## What you are asked to do
The answer must consist only of the lines from the line with "Stateless Auth Microservices" to the line with "One of JWT's", both included, exactly as they stand below.
====== Records provided ======
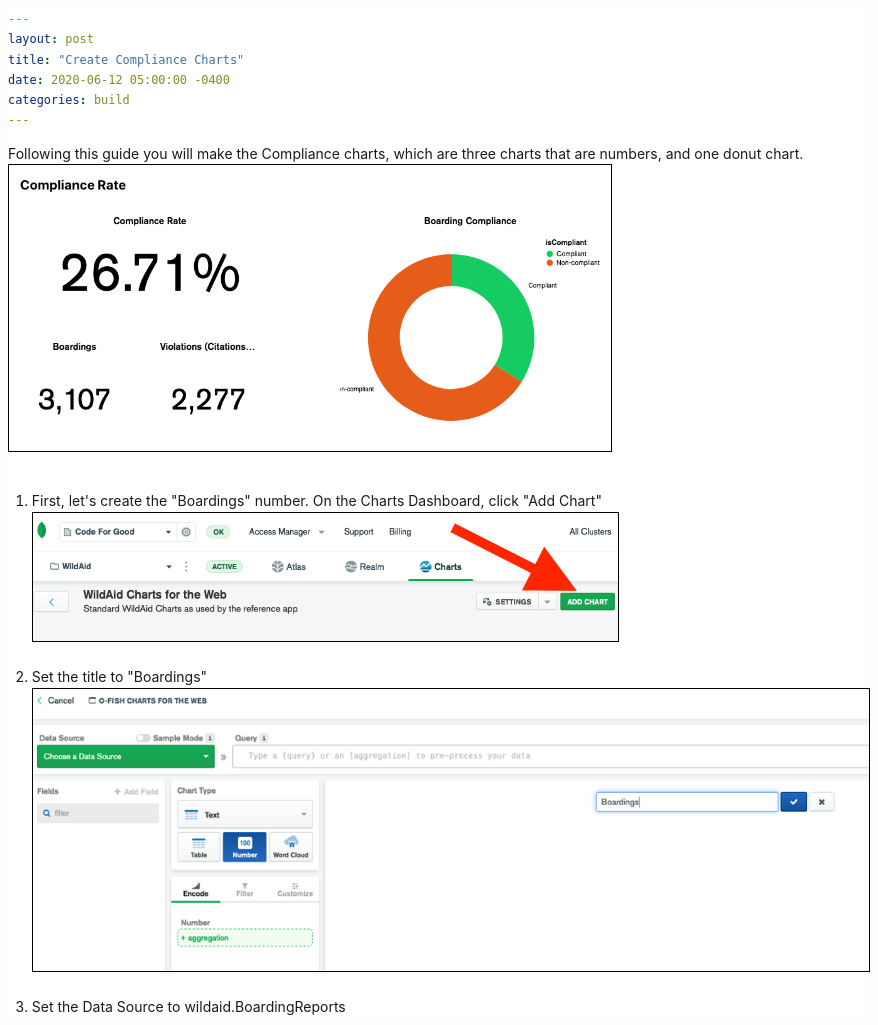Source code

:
 ```yaml
---
layout: post
title: "Create Compliance Charts"
date: 2020-06-12 05:00:00 -0400
categories: build
---
```


Following this guide you will make the Compliance charts, which are three charts that are numbers, and one donut chart.<BR>
<img src="/assets/images/ComplianceCharts.png" style="border:1px solid black" width="70%"><BR><BR>

1. First, let's create the "Boardings" number. On the Charts Dashboard, click "Add Chart"
<img src="/assets/images/AddChart.png" style="border:1px solid black" width="70%"><BR><BR>
1. Set the title to "Boardings"
<img src="/assets/images/BoardingsTitle.png" style="border:1px solid black" width="100%"><BR><BR>
1. Set the Data Source to wildaid.BoardingReports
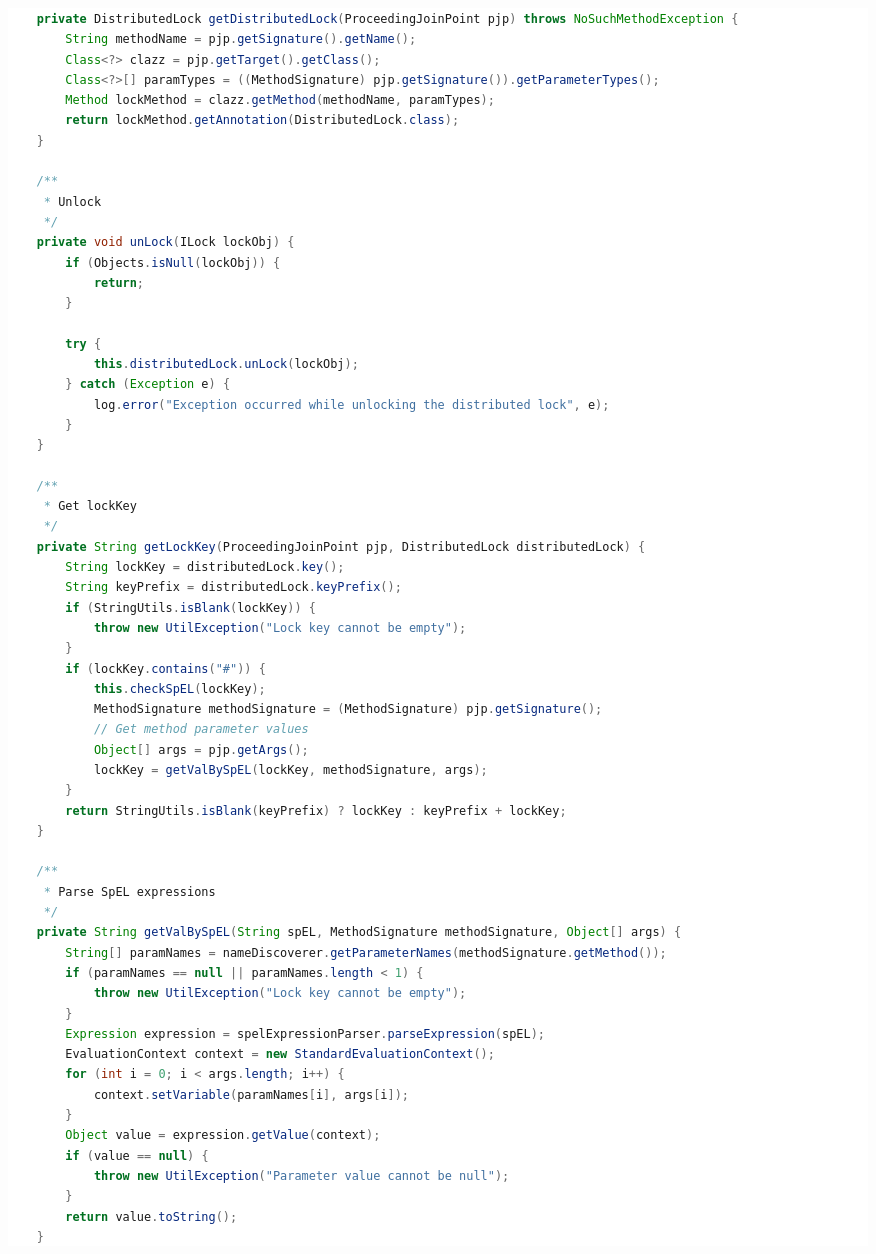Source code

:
 ```java
    private DistributedLock getDistributedLock(ProceedingJoinPoint pjp) throws NoSuchMethodException {
        String methodName = pjp.getSignature().getName();
        Class<?> clazz = pjp.getTarget().getClass();
        Class<?>[] paramTypes = ((MethodSignature) pjp.getSignature()).getParameterTypes();
        Method lockMethod = clazz.getMethod(methodName, paramTypes);
        return lockMethod.getAnnotation(DistributedLock.class);
    }

    /**
     * Unlock
     */
    private void unLock(ILock lockObj) {
        if (Objects.isNull(lockObj)) {
            return;
        }

        try {
            this.distributedLock.unLock(lockObj);
        } catch (Exception e) {
            log.error("Exception occurred while unlocking the distributed lock", e);
        }
    }

    /**
     * Get lockKey
     */
    private String getLockKey(ProceedingJoinPoint pjp, DistributedLock distributedLock) {
        String lockKey = distributedLock.key();
        String keyPrefix = distributedLock.keyPrefix();
        if (StringUtils.isBlank(lockKey)) {
            throw new UtilException("Lock key cannot be empty");
        }
        if (lockKey.contains("#")) {
            this.checkSpEL(lockKey);
            MethodSignature methodSignature = (MethodSignature) pjp.getSignature();
            // Get method parameter values
            Object[] args = pjp.getArgs();
            lockKey = getValBySpEL(lockKey, methodSignature, args);
        }
        return StringUtils.isBlank(keyPrefix) ? lockKey : keyPrefix + lockKey;
    }

    /**
     * Parse SpEL expressions
     */
    private String getValBySpEL(String spEL, MethodSignature methodSignature, Object[] args) {
        String[] paramNames = nameDiscoverer.getParameterNames(methodSignature.getMethod());
        if (paramNames == null || paramNames.length < 1) {
            throw new UtilException("Lock key cannot be empty");
        }
        Expression expression = spelExpressionParser.parseExpression(spEL);
        EvaluationContext context = new StandardEvaluationContext();
        for (int i = 0; i < args.length; i++) {
            context.setVariable(paramNames[i], args[i]);
        }
        Object value = expression.getValue(context);
        if (value == null) {
            throw new UtilException("Parameter value cannot be null");
        }
        return value.toString();
    }

```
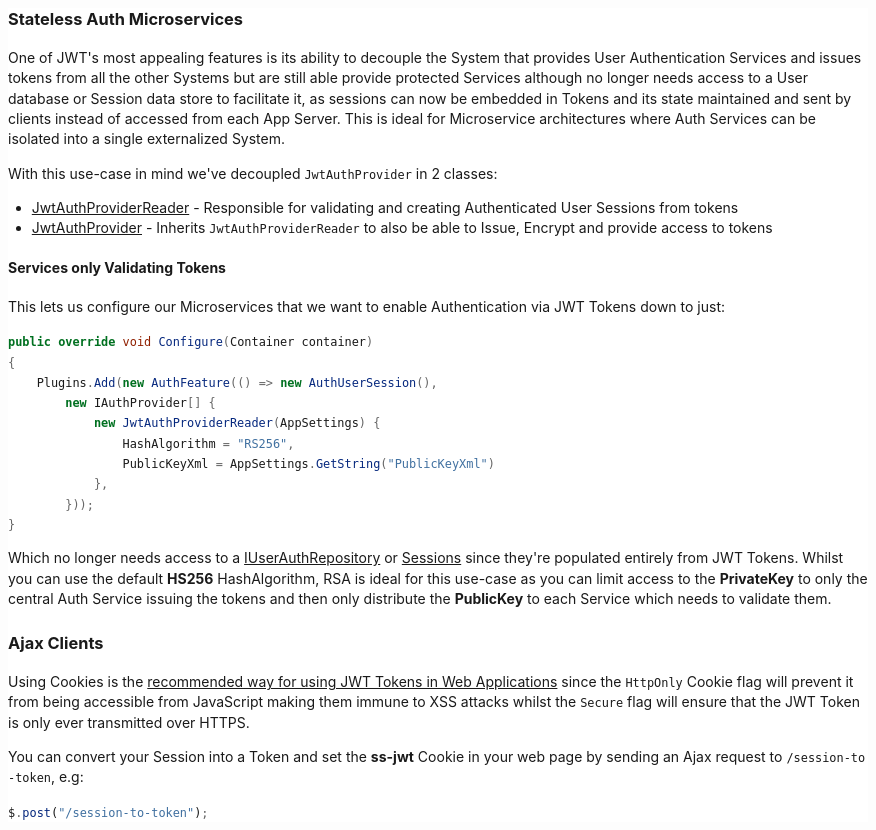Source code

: ### Stateless Auth Microservices

One of JWT's most appealing features is its ability to decouple the System that provides User Authentication Services and issues tokens from all the other Systems but are still able provide protected Services although no longer needs access to a User database or Session data store to facilitate it, as sessions can now be embedded in Tokens and its state maintained and sent by clients instead of accessed from each App Server. This is ideal for Microservice architectures where Auth Services can be isolated into a single externalized System.

With this use-case in mind we've decoupled `JwtAuthProvider` in 2 classes:

 - [JwtAuthProviderReader](https://github.com/ServiceStack/ServiceStack/blob/master/src/ServiceStack/Auth/JwtAuthProviderReader.cs) - 
Responsible for validating and creating Authenticated User Sessions from tokens
 - [JwtAuthProvider](https://github.com/ServiceStack/ServiceStack/blob/master/src/ServiceStack/Auth/JwtAuthProvider.cs) -
Inherits `JwtAuthProviderReader` to also be able to Issue, Encrypt and provide access to tokens

#### Services only Validating Tokens

This lets us configure our Microservices that we want to enable Authentication via JWT Tokens down to just:

```csharp
public override void Configure(Container container)
{
    Plugins.Add(new AuthFeature(() => new AuthUserSession(),
        new IAuthProvider[] {
            new JwtAuthProviderReader(AppSettings) {
                HashAlgorithm = "RS256",
                PublicKeyXml = AppSettings.GetString("PublicKeyXml")
            },
        }));
}
```

Which no longer needs access to a [IUserAuthRepository](https://github.com/ServiceStack/ServiceStack/wiki/Authentication-and-authorization#userauth-persistence---the-iuserauthrepository) or [Sessions](https://github.com/ServiceStack/ServiceStack/wiki/Sessions) since they're populated entirely from JWT Tokens. Whilst you can use the default **HS256** HashAlgorithm, RSA is ideal for this use-case as you can limit access to the **PrivateKey** to only the central Auth Service issuing the tokens and then only distribute the **PublicKey** to each Service which needs to validate them.

### Ajax Clients

Using Cookies is the [recommended way for using JWT Tokens in Web Applications](https://stormpath.com/blog/where-to-store-your-jwts-cookies-vs-html5-web-storage) since the `HttpOnly` Cookie flag will prevent it from being accessible from JavaScript making them immune to XSS attacks whilst the `Secure` flag will ensure that the JWT Token is only ever transmitted over HTTPS.

You can convert your Session into a Token and set the **ss-jwt** Cookie in your web page by sending an Ajax request to `/session-to-token`, e.g:

```javascript
$.post("/session-to-token");
```
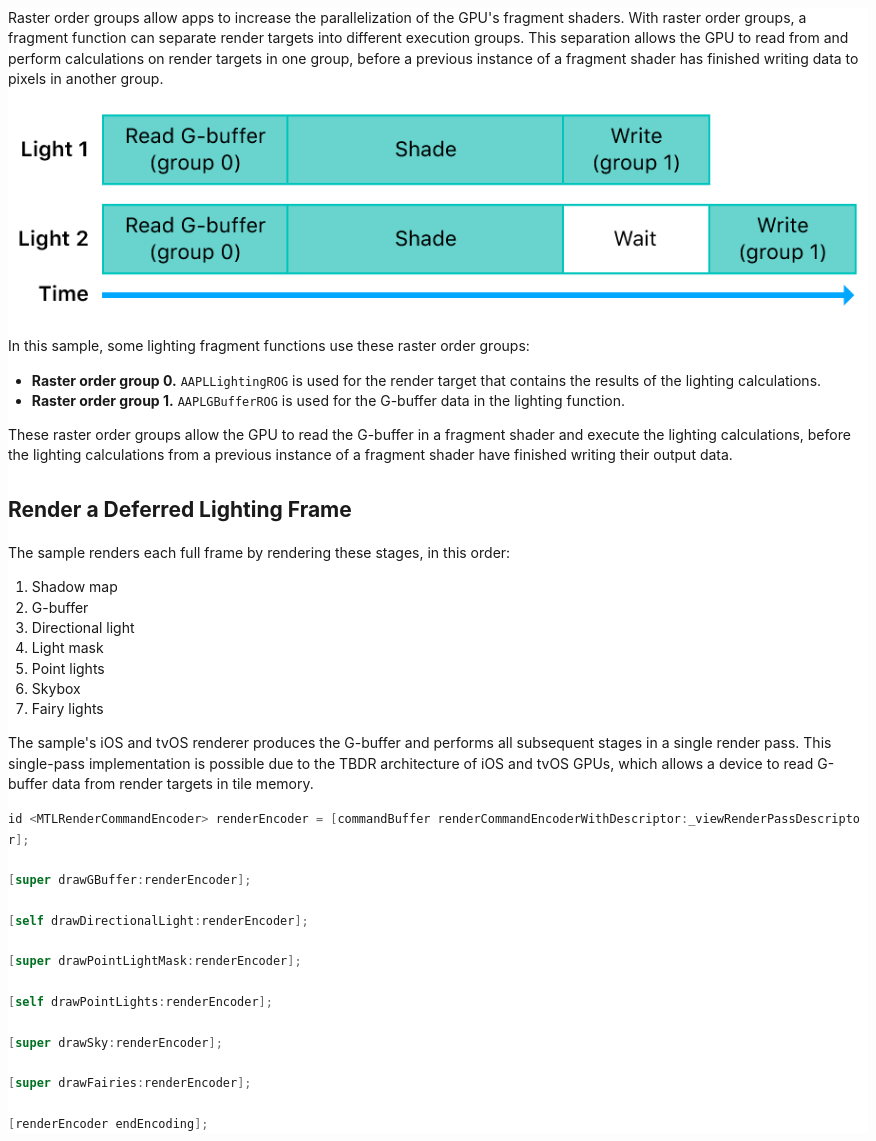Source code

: Raster order groups allow apps to increase the parallelization of the GPU's fragment shaders. With raster order groups, a fragment function can separate render targets into different execution groups. This separation allows the GPU to read from and perform calculations on render targets in one group, before a previous instance of a fragment shader has finished writing data to pixels in another group.

![Timeline diagram showing two lights executed by a fragment shader, with raster order groups.](Documentation/DeferredLightingWithRasterOrderGroups.png)

In this sample, some lighting fragment functions use these raster order groups:

* **Raster order group 0.** `AAPLLightingROG` is used for the render target that contains the results of the lighting calculations.
* **Raster order group 1.** `AAPLGBufferROG` is used for the G-buffer data in the lighting function.

These raster order groups allow the GPU to read the G-buffer in a fragment shader and execute the lighting calculations, before the lighting calculations from a previous instance of a fragment shader have finished writing their output data.

## Render a Deferred Lighting Frame

The sample renders each full frame by rendering these stages, in this order:

1. Shadow map
2. G-buffer
3. Directional light
4. Light mask
5. Point lights
6. Skybox
7. Fairy lights

The sample's iOS and tvOS renderer produces the G-buffer and performs all subsequent stages in a single render pass. This single-pass implementation is possible due to the TBDR architecture of iOS and tvOS GPUs, which allows a device to read G-buffer data from render targets in tile memory.

``` objective-c
id <MTLRenderCommandEncoder> renderEncoder = [commandBuffer renderCommandEncoderWithDescriptor:_viewRenderPassDescriptor];

[super drawGBuffer:renderEncoder];

[self drawDirectionalLight:renderEncoder];

[super drawPointLightMask:renderEncoder];

[self drawPointLights:renderEncoder];

[super drawSky:renderEncoder];

[super drawFairies:renderEncoder];

[renderEncoder endEncoding];
```
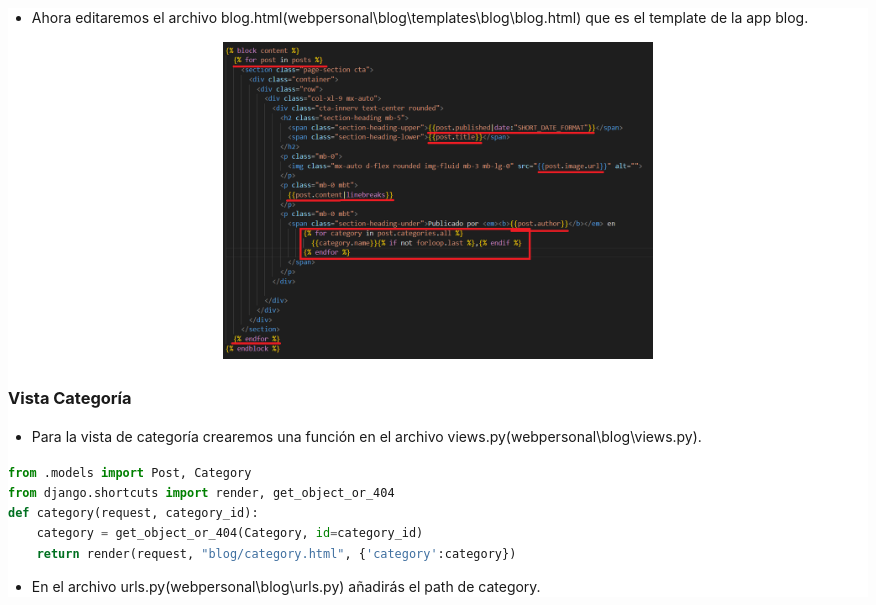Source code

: * Ahora editaremos el archivo blog.html(webpersonal\blog\templates\blog\blog.html) que es el template de la app blog.

<p align="center">
<img src="../imagenes/proyecto/blog5.png" width="50%" alt="Banner"/>
</p>

### Vista Categoría

* Para la vista de categoría crearemos una función en el archivo views.py(webpersonal\blog\views.py).

```py
from .models import Post, Category
from django.shortcuts import render, get_object_or_404
def category(request, category_id):
    category = get_object_or_404(Category, id=category_id)
    return render(request, "blog/category.html", {'category':category})
```

* En el archivo urls.py(webpersonal\blog\urls.py) añadirás el path de category.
======
## Reply
: ### Stateless Auth Microservices

One of JWT's most appealing features is its ability to decouple the System that provides User Authentication Services and issues tokens from all the other Systems but are still able provide protected Services although no longer needs access to a User database or Session data store to facilitate it, as sessions can now be embedded in Tokens and its state maintained and sent by clients instead of accessed from each App Server. This is ideal for Microservice architectures where Auth Services can be isolated into a single externalized System.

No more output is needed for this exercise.